Compressed Language Model Optimized for European Languages
Researchers have created Bielik-Minitron-7B, a compressed language model specifically optimized for European languages, according to a paper published on arxiv.org. The model reduces the parameter count from 11.04 billion to 7.35 billion parameters—a 33.4% reduction—while recovering approximately 90% of the baseline model’s performance.
According to the research paper, the team employed a two-stage compression methodology inspired by the NVIDIA Minitron approach, combining structured hybrid pruning and knowledge distillation. The researchers utilized the NVIDIA Model Optimizer for structural pruning and the NVIDIA NeMo Framework for logit-based distillation for quality recovery.

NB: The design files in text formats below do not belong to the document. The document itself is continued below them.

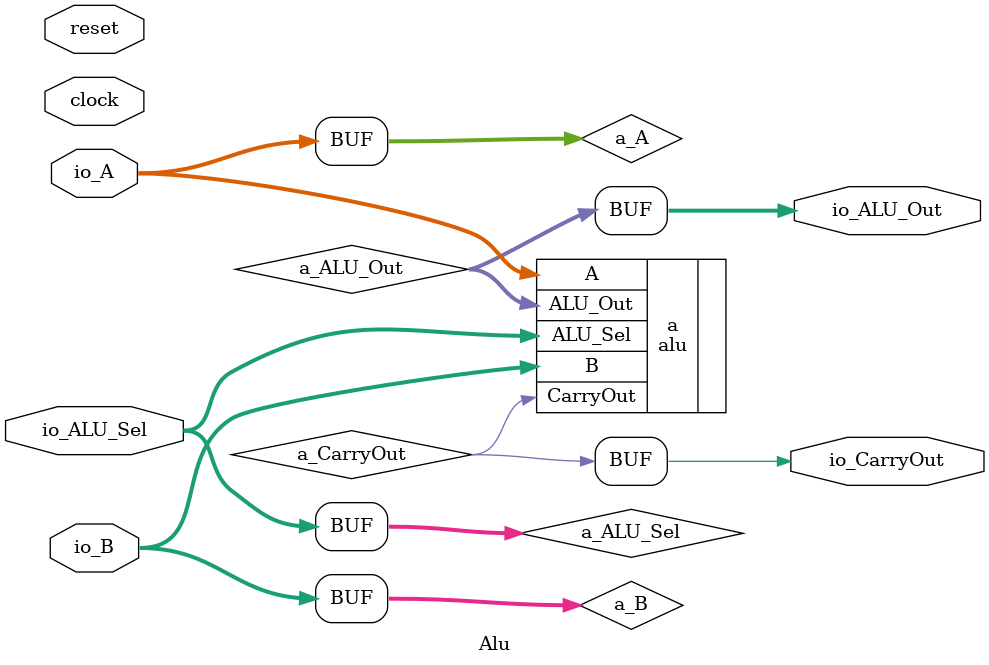
<source format=v>
module Alu(
  input        clock,
  input        reset,
  input  [7:0] io_A,
  input  [7:0] io_B,
  input  [3:0] io_ALU_Sel,
  output [7:0] io_ALU_Out,
  output       io_CarryOut
);
  wire [7:0] a_A; // @[Alu.scala 39:19]
  wire [7:0] a_B; // @[Alu.scala 39:19]
  wire [3:0] a_ALU_Sel; // @[Alu.scala 39:19]
  wire [7:0] a_ALU_Out; // @[Alu.scala 39:19]
  wire  a_CarryOut; // @[Alu.scala 39:19]
  alu a ( // @[Alu.scala 39:19]
    .A(a_A),
    .B(a_B),
    .ALU_Sel(a_ALU_Sel),
    .ALU_Out(a_ALU_Out),
    .CarryOut(a_CarryOut)
  );
  assign io_ALU_Out = a_ALU_Out; // @[Alu.scala 41:10]
  assign io_CarryOut = a_CarryOut; // @[Alu.scala 41:10]
  assign a_A = io_A; // @[Alu.scala 41:10]
  assign a_B = io_B; // @[Alu.scala 41:10]
  assign a_ALU_Sel = io_ALU_Sel; // @[Alu.scala 41:10]
endmodule

</source>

Following distillation, the model underwent what the paper describes as “a rigorous alignment pipeline consisting of Supervised Fine-Tuning (SFT), Direct Preference Optimization (DPO-P), and Reinforcement Learning (GRPO).” The final model provides up to 50% inference speedup compared to the original, according to the researchers.
The paper states that “this approach demonstrates an efficient pathway to create language models for less-represented languages, preserving the original model quality while reducing inference deployment costs.” The work was submitted to arxiv.org on March 12, 2026, by Krzysztof Wróbel and colleagues.